There was only one method of treatment the doctors could offer for Frankie. Before Lavis reached her 26th week of pregnancy, the doctors could perform an operation on Frankie while she was still in the womb to repair are much of her unformed spine as possible.
It would be the first time this surgery was performed in the UK.
Lavis and her husband agreed to have Frankie undergo this operation. “There is a lot of risk,” the Lavis parents agreed, “but we firmly believed that the best thing was to give [Frankie] the best start and that is what [this surgery] is.”
After the doctors performed the surgery, they warned the Lavis parents that there was no guarantee of Frankie’s progress. They considered it highly unlikely that Frankie would ever stand on her own two feet; their goal was to simply have her be able to sit upright on her own.
Now, two years later, Frankie has just taken her first steps, with a walker, on her own.

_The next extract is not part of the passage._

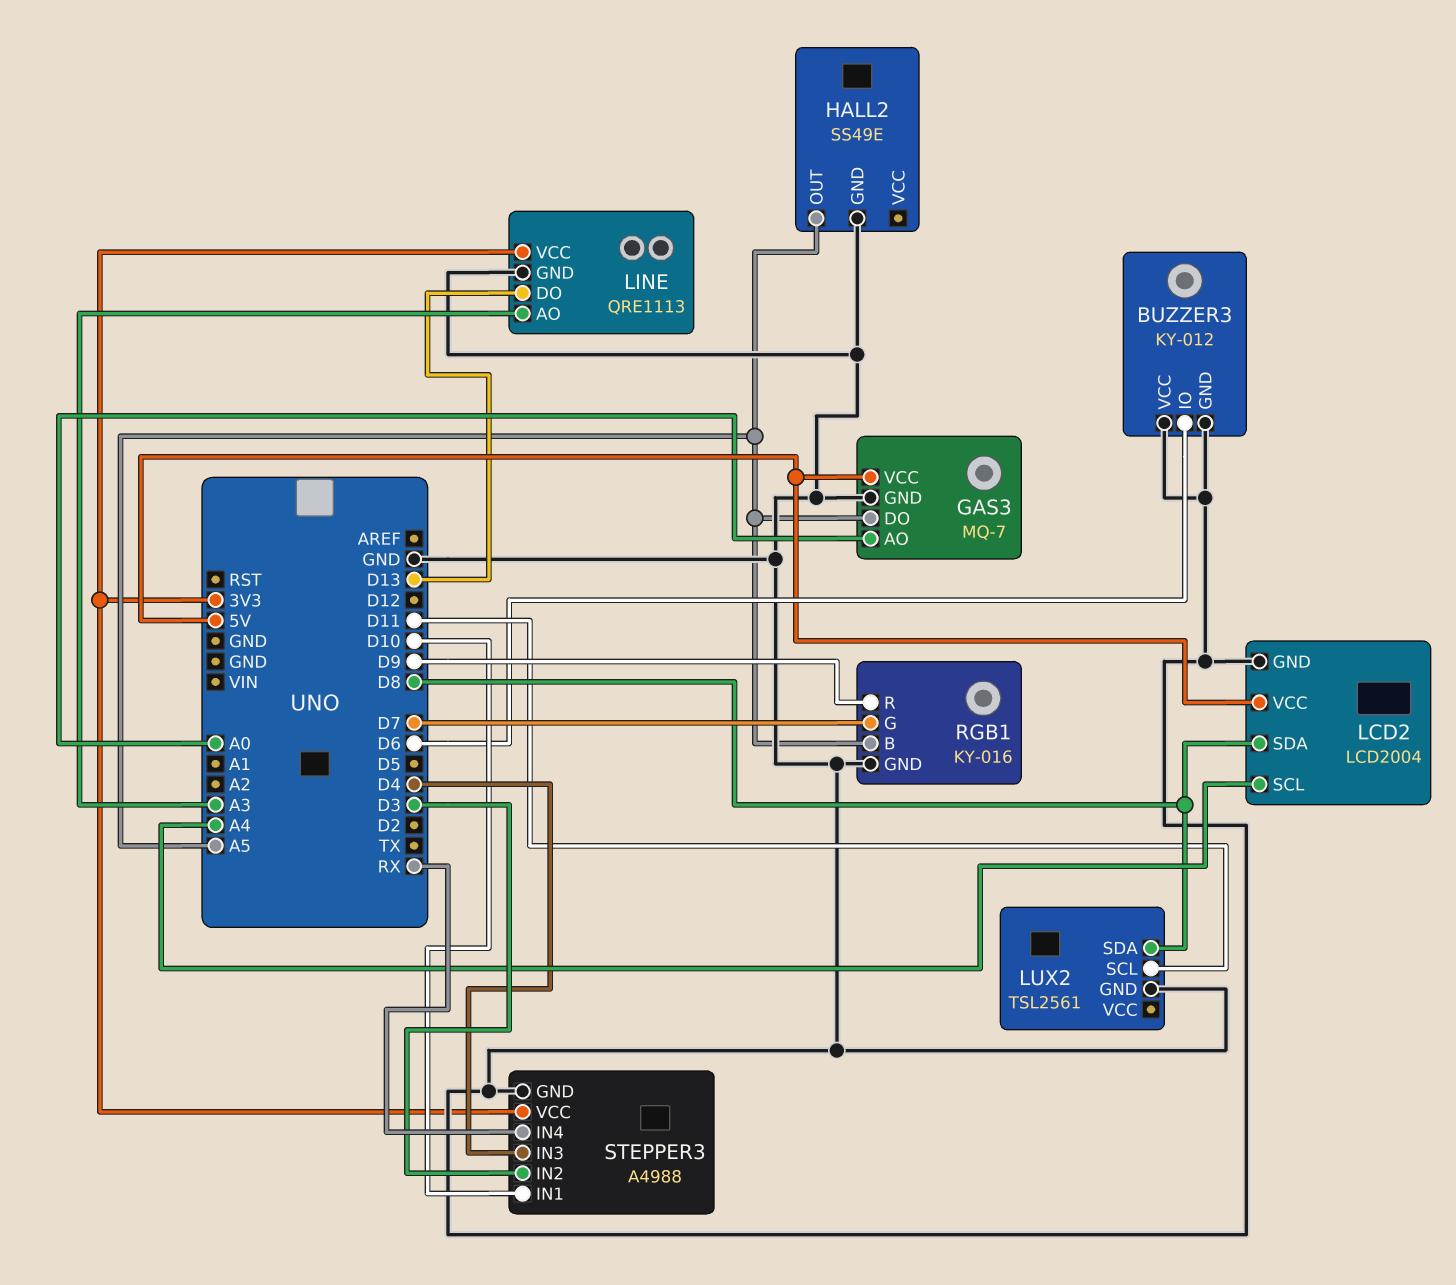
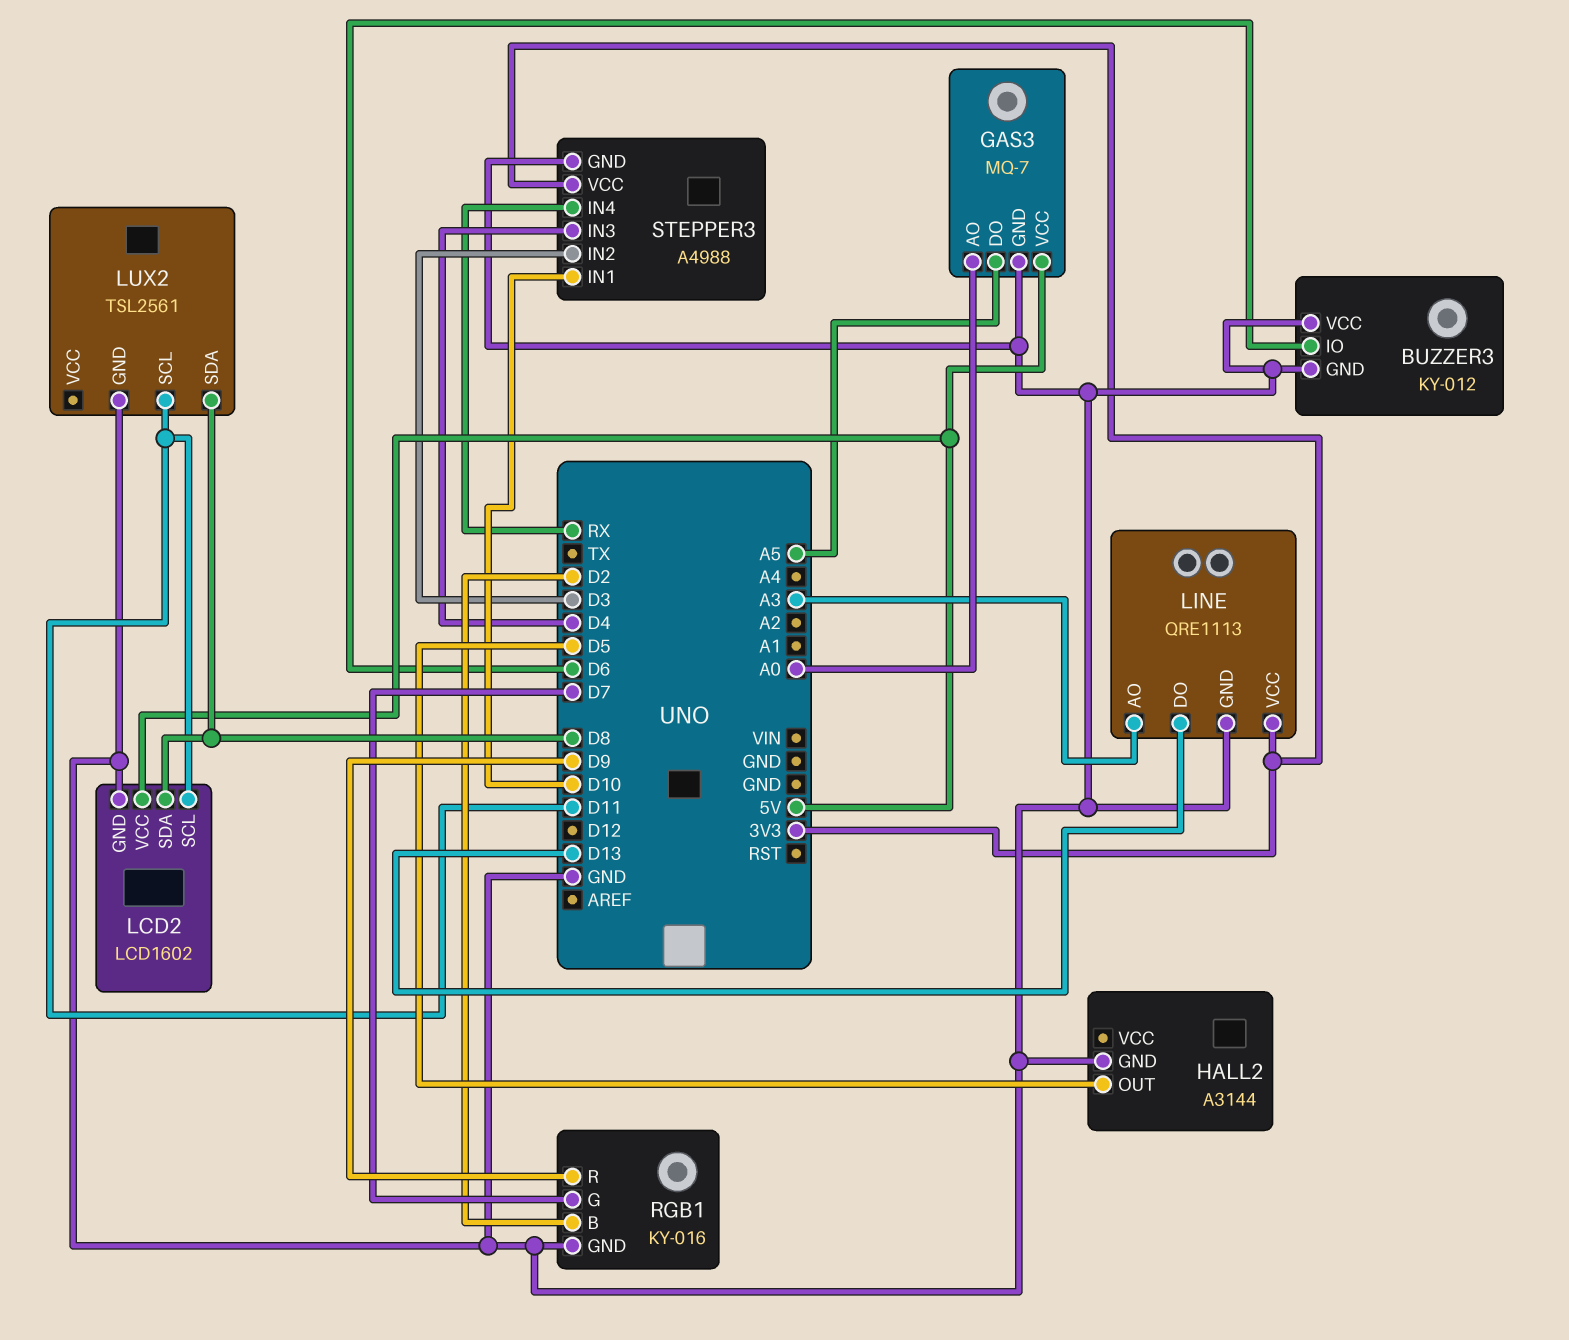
HALL2: SS49E -> A3144
HALL2 pin OUT: A5 -> D5
LCD2: LCD2004 -> LCD1602
LCD2 pin SCL: A4 -> D11
RGB1 pin B: A5 -> D2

This wasn’t a result anyone – not the doctors, nor Frankie’s parents – expected from the surgery.
“The change is really quite remarkable knowing the diagnosis when [the doctors] first made it for Frankie,” said Dr. Welch, one of Frankie’s surgeons. “The outcome we predicted was she would never be independently mobile and would be in a wheelchair.
“And to see her as she is now, walking and doing what any other child would do, is astonishing.”
We’re incredibly excited for the Lavis family and hopes that Frankie continues to show this much progress as she continues to grow older.